> **EXERCISE OBJECTIVE**
What is needed is an exact transcription of every record.

········

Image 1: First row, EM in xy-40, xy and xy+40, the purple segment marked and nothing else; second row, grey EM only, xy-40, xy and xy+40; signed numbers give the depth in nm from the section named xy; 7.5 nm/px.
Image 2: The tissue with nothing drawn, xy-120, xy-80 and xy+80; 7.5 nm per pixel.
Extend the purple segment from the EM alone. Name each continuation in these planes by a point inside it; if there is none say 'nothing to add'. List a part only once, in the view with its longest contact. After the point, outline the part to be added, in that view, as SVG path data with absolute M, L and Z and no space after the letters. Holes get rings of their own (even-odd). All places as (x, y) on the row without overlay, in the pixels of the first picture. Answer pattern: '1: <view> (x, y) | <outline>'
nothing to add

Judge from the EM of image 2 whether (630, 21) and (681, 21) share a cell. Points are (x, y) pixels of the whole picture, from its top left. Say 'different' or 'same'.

········

> **ANSWER SPACE**
Image 1: First row, EM in xy-40, xy and xy+40, the purple segment marked and nothing else; second row, grey EM only, xy-40, xy and xy+40; signed numbers give the depth in nm from the section named xy; 7.5 nm/px.
Image 2: The tissue with nothing drawn, xy-120, xy-80 and xy+80; 7.5 nm per pixel.
Extend the purple segment from the EM alone. Name each continuation in these planes by a point inside it; if there is none say 'nothing to add'. List a part only once, in the view with its longest contact. After the point, outline the part to be added, in that view, as SVG path data with absolute M, L and Z and no space after the letters. Holes get rings of their own (even-odd). All places as (x, y) on the row without overlay, in the pixels of the first picture. Answer pattern: '1: <view> (x, y) | <outline>'
nothing to add

Judge from the EM of image 2 whether (630, 21) and (681, 21) share a cell. Points are (x, y) pixels of the whole picture, from its top left. Say 'different' or 'same'.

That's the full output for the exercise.